I think I might use some liquid weld to stick it on there.


----------



## BringMeMyFix (11 Sep 2007)

I think a bit of loctite/liquid weld would be good on the offending bit, but it might also be worth getting a bit of grease (or maybe even lighter oil or GT85) covering the threads either side of the track end, and working it in and out for a few passes (using pliers as necessary).

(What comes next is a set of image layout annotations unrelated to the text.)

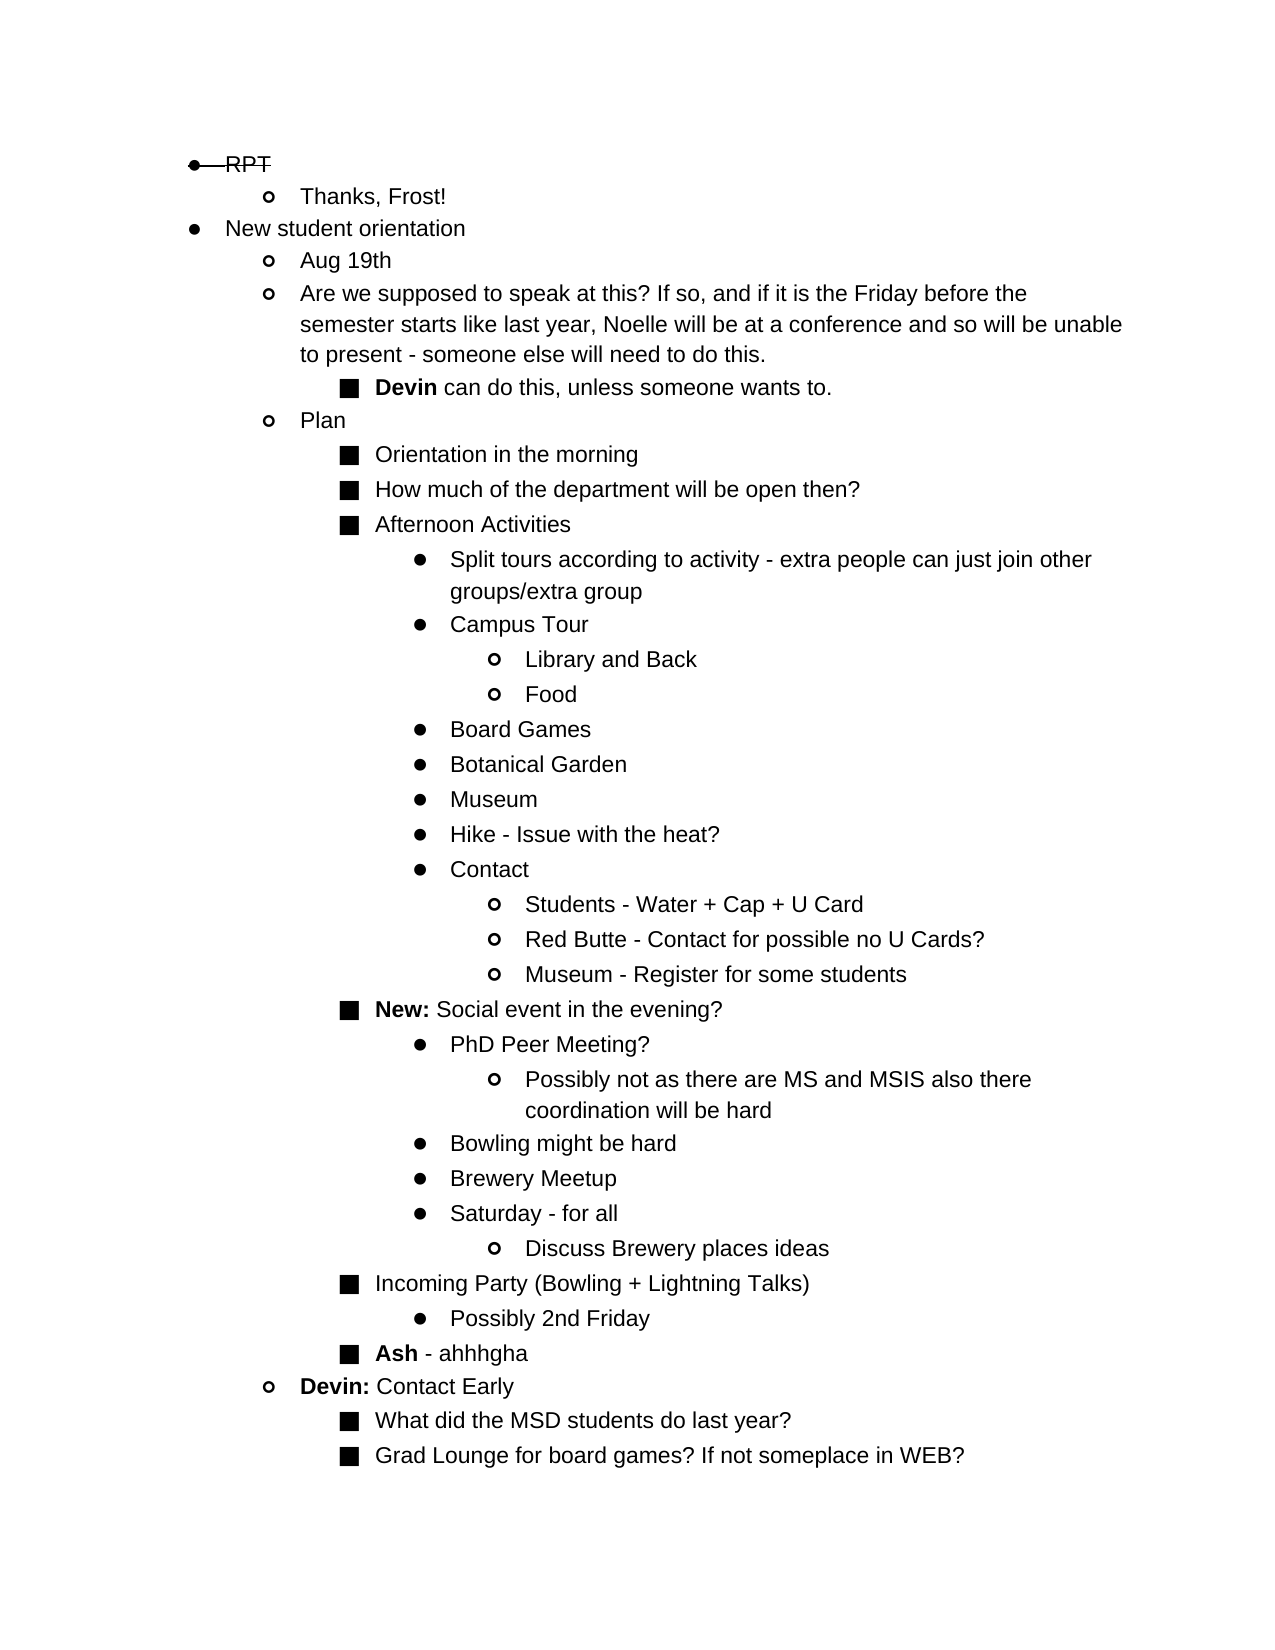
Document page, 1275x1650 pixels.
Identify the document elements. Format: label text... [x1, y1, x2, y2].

list Museum - Register for some students [487, 958, 1125, 988]
list Are we supposed to speak at this? If so, and if it is the Friday before the semester starts like last year, Noelle will be at a conference and so will be unable to present - someone else will need to do this. [262, 279, 1125, 367]
list What did the MSD students do last year? [337, 1404, 1125, 1435]
list RPT [187, 150, 1125, 178]
list New: Social event in the evening? [337, 993, 1125, 1023]
list Museum [412, 783, 1125, 813]
list Board Games [412, 713, 1125, 743]
list Food [487, 678, 1125, 708]
list Campus Tour [412, 608, 1125, 638]
list Aug 19th [262, 247, 1125, 274]
list Devin can do this, unless someone wants to. [337, 371, 1125, 402]
list Thanks, Frost! [262, 182, 1125, 210]
list Hike - Issue with the heat? [412, 818, 1125, 848]
list Devin: Contact Early [262, 1372, 1125, 1400]
list How much of the department will be open then? [337, 473, 1125, 504]
list Possibly not as there are MS and MSIS also there coordination will be hard [487, 1063, 1125, 1123]
list Incoming Party (Bowling + Lightning Talks) [337, 1267, 1125, 1298]
list Split tours according to activity - extra people can just join other groups/extra group [412, 543, 1125, 604]
list PhD Peer Meeting? [412, 1028, 1125, 1058]
list Library and Back [487, 643, 1125, 673]
list Ash - ahhhgha [337, 1337, 1125, 1368]
list Contact [412, 853, 1125, 883]
list Orientation in the morning [337, 438, 1125, 469]
list Red Butte - Contact for possible no U Cards? [487, 923, 1125, 953]
list Possibly 2nd Friday [412, 1302, 1125, 1333]
list Afternoon Activities [337, 508, 1125, 539]
list Botanical Garden [412, 748, 1125, 778]
list Students - Water + Cap + U Card [487, 888, 1125, 918]
list Grad Lounge for board games? If not someplace in WEB? [337, 1439, 1125, 1470]
list New student orientation [187, 214, 1125, 242]
list Plan [262, 406, 1125, 434]
list Bowling might be hard [412, 1127, 1125, 1158]
list Brewery Meetup [412, 1162, 1125, 1193]
list Discuss Brewery places ideas [487, 1232, 1125, 1263]
list Saturday - for all [412, 1197, 1125, 1228]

You never know, might work loose some stray paint or slivers of metal that have got stuck in there. Good luck.


----------



## skwerl (12 Sep 2007)

there's no resistance through the threads when the wheel is off the bike but the problem is that you put pressure on the threads when you tension the chain up. That pressure is too much for the thumb-wheel to cope with so it unscrews.
I'm going to try liquid solder


----------



## Canrider (12 Sep 2007)

Have you mentioned it to the folks at Condor? They may have a solution, plus from the sound of it, it's the sort of thing they like to hear about so they can improve it in the future.


----------



## skwerl (12 Sep 2007)

Canrider said:


> Have you mentioned it to the folks at Condor? They may have a solution, plus from the sound of it, it's the sort of thing they like to hear about so they can improve it in the future.



planning to point it out at the cycle show next month


----------